45. Las carretas
TODOS quedaron inmóviles mirando hacia arriba. Sus ojos se clavaban en el montecillo en el que se abría la gruta de fray Perico. El fraile temblaba, aquella voz se parecía a la de Juan Martín.
—¿Cuántos son? —preguntaban desde abajo.
—Treinta carros bien cargados. ¡Cómo rechinan! Va a haber buen botín.
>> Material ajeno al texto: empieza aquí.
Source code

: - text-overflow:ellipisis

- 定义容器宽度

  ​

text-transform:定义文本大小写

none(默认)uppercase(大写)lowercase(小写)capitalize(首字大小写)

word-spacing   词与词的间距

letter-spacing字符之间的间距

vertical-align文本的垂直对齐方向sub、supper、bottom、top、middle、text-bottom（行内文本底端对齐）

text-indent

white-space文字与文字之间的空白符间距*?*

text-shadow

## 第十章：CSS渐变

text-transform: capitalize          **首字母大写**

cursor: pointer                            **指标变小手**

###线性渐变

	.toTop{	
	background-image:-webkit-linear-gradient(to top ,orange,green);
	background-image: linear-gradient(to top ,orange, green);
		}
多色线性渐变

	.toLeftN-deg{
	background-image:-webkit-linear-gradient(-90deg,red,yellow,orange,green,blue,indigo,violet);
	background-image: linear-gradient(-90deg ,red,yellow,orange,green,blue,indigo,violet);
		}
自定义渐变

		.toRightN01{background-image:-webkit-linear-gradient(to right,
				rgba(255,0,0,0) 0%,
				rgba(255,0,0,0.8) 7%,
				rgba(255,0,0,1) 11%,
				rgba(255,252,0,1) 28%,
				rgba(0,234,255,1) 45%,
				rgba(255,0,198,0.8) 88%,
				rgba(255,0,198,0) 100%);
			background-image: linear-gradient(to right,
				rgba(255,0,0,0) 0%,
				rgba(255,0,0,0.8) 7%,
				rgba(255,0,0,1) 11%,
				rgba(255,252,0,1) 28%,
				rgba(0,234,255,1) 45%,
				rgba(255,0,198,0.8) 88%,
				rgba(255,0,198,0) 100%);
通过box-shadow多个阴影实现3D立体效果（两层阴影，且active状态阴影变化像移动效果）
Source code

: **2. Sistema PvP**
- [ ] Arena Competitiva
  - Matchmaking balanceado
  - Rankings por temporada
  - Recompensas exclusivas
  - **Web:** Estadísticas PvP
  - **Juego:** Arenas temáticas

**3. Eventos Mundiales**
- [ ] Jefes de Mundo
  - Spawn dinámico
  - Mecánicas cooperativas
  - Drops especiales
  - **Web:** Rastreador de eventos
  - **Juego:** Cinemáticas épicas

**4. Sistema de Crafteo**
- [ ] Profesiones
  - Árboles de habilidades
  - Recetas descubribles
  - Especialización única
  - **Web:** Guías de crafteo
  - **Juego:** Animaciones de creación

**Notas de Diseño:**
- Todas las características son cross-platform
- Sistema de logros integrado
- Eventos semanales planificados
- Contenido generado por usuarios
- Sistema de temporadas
Nos pondremos las botas.
—¿Y soldados?
—Delante vendrán unos treinta.
—¿Y detrás?
—Unos setenta.
Los hombres comenzaron a contar cuántos eran y se armó un revuelo de mil demonios.
—Son ochenta.
—Son cien.
—Son mil.
—¡Imbéciles! —gritaba la voz—. ¡A las armas! Dentro de un cuarto de hora están aquí.
Los guerrilleros corrieron y subieron por los senderos, saltando como liebres entre las piedras.
—Preparad los peñascos, que sean grandes y rueden bien.
Fray Perico lo miraba todo con espanto. No pudo aguantar más y salió dando voces.
—¿Qué hacéis? ¿Vais a echar a rodar esas piedras?
Los guerrilleros se dieron un susto morrocotudo.
—¿Quién es éste? ¿Algún ermitaño?
El Empecinado se quedó patidifuso.
—¿Qué haces aquí, fray Perico?
—Huyendo de la guerra, me metí en esta cueva.
Juan Martín se partía de risa.
—Huyendo de una avispa, has caído en un avispero. Verás dentro de poco rato la que se arma.
Nada más decir esto, apareció el primer francés. Era un capitán de dragones con unos grandes bigotes. Junto a él caminaba, en otro caballo, un teniente más joven.
—Me huele a emboscada —murmuró el teniente.
—Siempre dices lo mismo. Así que ves una piedra más alta que otra o dos árboles juntos, te huele a chamusquina.